田久保氏はこれまで「東洋大学法学部卒業」を公に標榜してきたが、その後の調査で、実際には単位不足により除籍されていたことが判明。取得単位は卒業に必要とされる132単位の約半分にあたる68単位に留まっていたという。県警によるこれまでの任意聴取に対し、田久保氏は容疑を否認しているとされるが、警察は証拠物の精査を進め、公文書に近い性質を持つ証書の偽造は悪質性が高いと判断した模様だ。
■メガソーラーの「旗手」から失職、そして落選へ
1970年生まれ、千葉県船橋市出身の田久保氏は、バイク便ライダーやイベント会社勤務、広告業界での独立を経て、2010年に伊東市へ移住。オーガニックカフェの経営を始めた。
政治の世界で脚光を浴びたきっかけは、2016年に持ち上がった伊豆高原のメガソーラー建設計画への反対運動だった。約43万平方メートルの森林を伐採する大規模計画に対し、反対派の急先鋒として活動。2017年には経済産業省への陳情を行うなど、市民運動を牽引した。その勢いのまま市議会議員を2期務め、2025年5月には念願の伊東市長に就任した。

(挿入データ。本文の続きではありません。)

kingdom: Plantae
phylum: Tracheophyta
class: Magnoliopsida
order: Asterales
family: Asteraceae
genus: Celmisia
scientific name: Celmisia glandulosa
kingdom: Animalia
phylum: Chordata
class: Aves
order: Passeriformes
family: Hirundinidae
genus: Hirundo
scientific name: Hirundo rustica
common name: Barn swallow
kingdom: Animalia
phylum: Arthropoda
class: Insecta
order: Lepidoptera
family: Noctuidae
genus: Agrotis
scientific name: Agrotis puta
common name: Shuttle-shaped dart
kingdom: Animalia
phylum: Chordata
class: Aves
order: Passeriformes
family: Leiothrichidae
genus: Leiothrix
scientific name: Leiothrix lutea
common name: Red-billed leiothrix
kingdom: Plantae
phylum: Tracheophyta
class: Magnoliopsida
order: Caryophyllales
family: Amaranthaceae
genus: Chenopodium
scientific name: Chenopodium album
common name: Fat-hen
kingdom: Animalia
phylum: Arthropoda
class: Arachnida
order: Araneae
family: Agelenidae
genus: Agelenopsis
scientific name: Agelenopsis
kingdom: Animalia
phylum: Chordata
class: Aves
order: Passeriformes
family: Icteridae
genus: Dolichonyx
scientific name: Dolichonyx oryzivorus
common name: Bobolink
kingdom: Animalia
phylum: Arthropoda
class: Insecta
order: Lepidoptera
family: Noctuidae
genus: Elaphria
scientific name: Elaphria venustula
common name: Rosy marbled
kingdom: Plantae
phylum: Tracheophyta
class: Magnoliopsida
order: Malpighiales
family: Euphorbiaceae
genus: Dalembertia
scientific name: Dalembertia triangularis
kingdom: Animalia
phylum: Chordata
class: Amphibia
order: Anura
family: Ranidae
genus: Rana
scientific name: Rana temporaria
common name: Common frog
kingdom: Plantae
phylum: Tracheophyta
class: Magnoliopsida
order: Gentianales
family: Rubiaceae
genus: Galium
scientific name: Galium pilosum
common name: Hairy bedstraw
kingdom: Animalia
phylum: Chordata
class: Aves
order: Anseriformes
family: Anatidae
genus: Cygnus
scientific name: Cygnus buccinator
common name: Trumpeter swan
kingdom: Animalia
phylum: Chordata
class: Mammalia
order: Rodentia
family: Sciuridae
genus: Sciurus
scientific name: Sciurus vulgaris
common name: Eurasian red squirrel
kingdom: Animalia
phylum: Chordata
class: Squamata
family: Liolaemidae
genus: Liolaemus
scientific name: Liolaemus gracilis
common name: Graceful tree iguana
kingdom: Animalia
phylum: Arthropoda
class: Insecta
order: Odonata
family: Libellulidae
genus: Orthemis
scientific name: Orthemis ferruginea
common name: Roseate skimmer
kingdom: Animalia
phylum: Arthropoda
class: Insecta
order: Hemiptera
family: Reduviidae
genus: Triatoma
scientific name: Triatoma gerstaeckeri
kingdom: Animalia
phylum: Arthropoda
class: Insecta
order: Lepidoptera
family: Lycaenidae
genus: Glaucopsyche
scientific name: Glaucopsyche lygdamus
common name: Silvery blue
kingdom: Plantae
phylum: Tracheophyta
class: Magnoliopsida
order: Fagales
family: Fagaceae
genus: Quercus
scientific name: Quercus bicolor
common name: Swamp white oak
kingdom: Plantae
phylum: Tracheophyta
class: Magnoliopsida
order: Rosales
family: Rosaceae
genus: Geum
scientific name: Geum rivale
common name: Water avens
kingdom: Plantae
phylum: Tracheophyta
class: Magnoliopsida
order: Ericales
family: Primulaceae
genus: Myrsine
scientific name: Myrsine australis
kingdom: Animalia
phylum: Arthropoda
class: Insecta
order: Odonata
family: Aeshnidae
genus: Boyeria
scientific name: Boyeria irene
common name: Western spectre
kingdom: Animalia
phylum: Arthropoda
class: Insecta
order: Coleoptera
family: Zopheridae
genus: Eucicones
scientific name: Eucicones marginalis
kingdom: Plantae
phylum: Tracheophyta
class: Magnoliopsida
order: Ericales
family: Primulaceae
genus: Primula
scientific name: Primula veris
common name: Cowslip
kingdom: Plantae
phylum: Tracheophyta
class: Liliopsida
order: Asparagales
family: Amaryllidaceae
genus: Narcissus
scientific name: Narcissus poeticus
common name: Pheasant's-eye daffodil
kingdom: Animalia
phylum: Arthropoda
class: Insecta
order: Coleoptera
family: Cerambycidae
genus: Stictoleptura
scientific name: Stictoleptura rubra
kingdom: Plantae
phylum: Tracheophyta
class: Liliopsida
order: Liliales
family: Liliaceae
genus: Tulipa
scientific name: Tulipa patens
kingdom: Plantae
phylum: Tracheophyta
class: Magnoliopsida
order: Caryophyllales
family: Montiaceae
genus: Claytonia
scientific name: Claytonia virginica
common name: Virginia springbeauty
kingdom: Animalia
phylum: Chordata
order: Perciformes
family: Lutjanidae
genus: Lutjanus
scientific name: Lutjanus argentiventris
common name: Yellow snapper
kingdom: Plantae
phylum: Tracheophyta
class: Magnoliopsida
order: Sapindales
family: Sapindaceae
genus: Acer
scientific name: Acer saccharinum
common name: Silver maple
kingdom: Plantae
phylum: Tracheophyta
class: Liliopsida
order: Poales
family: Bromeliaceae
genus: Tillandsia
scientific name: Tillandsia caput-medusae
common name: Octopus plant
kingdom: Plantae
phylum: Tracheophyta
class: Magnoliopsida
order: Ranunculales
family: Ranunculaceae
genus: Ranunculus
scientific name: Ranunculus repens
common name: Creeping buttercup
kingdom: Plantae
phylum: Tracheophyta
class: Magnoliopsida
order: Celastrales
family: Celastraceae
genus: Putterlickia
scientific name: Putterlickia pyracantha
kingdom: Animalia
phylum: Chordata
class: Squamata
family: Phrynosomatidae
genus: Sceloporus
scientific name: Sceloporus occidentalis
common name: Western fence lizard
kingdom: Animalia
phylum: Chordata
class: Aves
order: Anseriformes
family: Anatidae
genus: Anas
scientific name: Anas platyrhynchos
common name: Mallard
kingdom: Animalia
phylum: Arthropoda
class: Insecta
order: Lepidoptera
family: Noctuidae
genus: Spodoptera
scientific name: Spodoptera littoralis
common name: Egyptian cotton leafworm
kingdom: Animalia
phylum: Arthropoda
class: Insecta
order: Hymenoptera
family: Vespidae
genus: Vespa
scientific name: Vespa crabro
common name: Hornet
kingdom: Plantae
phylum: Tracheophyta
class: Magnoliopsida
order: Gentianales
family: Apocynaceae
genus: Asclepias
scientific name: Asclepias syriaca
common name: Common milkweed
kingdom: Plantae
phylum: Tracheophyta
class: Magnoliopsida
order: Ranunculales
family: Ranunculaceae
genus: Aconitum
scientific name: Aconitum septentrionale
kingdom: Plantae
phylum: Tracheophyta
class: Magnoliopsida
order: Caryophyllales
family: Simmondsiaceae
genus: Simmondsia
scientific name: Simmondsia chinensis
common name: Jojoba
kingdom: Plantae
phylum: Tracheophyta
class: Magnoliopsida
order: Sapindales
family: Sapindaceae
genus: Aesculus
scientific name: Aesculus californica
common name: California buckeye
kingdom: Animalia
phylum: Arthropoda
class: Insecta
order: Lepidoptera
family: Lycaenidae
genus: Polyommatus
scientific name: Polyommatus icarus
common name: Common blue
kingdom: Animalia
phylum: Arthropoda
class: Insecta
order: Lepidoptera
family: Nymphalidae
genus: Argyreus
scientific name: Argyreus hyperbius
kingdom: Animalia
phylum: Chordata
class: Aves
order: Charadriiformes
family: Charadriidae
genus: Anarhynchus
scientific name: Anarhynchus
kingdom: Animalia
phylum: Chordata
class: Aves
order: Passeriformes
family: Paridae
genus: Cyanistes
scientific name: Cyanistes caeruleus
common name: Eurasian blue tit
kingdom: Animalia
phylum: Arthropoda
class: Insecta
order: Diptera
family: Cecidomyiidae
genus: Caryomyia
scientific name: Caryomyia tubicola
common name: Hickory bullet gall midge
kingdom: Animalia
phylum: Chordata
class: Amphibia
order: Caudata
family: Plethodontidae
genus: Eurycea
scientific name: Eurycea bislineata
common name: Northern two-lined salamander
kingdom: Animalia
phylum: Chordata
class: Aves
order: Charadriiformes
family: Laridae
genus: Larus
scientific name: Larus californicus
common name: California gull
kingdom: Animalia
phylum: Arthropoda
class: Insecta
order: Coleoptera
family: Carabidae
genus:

しかし、その絶頂は長くは続かなかった。就任直後から学歴詐称疑惑がメディアや市議会で追及され、2025年9月には市議会から不信任決議を突きつけられた。これに対し田久保氏は議会を解散して対抗したが、混乱の末に失職。同年12月の出直し市長選では、1万4千票余りを集めたものの、現職の小野達也氏に敗れ、政界の表舞台から去ることとなった。
■不透明な今後とSNSで見せる「素顔」
落選後、田久保氏は公的な役職をすべて退き、現在は事実上の休止状態にある。かつて代表を務めた「伊豆高原メガソーラー訴訟を支援する会」も退任しており、具体的な活動再開の目処は立っていない。
今年1月2日のX(旧Twitter)への投稿では、「今年も一年のスタートは八幡野港の乗り初め式から。大漁旗が大きくはためく碧い空に朝日が昇る瞬間を見ると今年も頑張らないと、と思います」と、地元行事への参加を報告。「みんなのために出来ることを精一杯」「Fight~!!」と前向きな言葉を並べたが、同時に「活動予定はまだまったく未定」と綴り、苦境にある現状を滲ませた。
■問われる政治家の資質
今回の追送検を受け、伊東市民からは厳しい声が上がっている。ある市民は「メガソーラーから山を守ってくれると信じていたが、土台となる経歴が嘘であったなら、何を信じればいいのか」と落胆を隠さない。
学歴詐称という個人的な問題から始まった本件は、百条委員会への出頭拒否や家宅捜索を経て、いまや刑事事件へと発展した。政治家としての実績や熱意がどれほどあったとしても、その前提となる信頼性が崩れたとき、市民に何が残るのか。
田久保眞紀という一人の政治家が歩んだ軌跡は、地方政治におけるポピュリズムの危うさと、政治家に求められる誠実さの重みを改めて問いかけている。今後の捜査の進展と、法的判断が待たれる。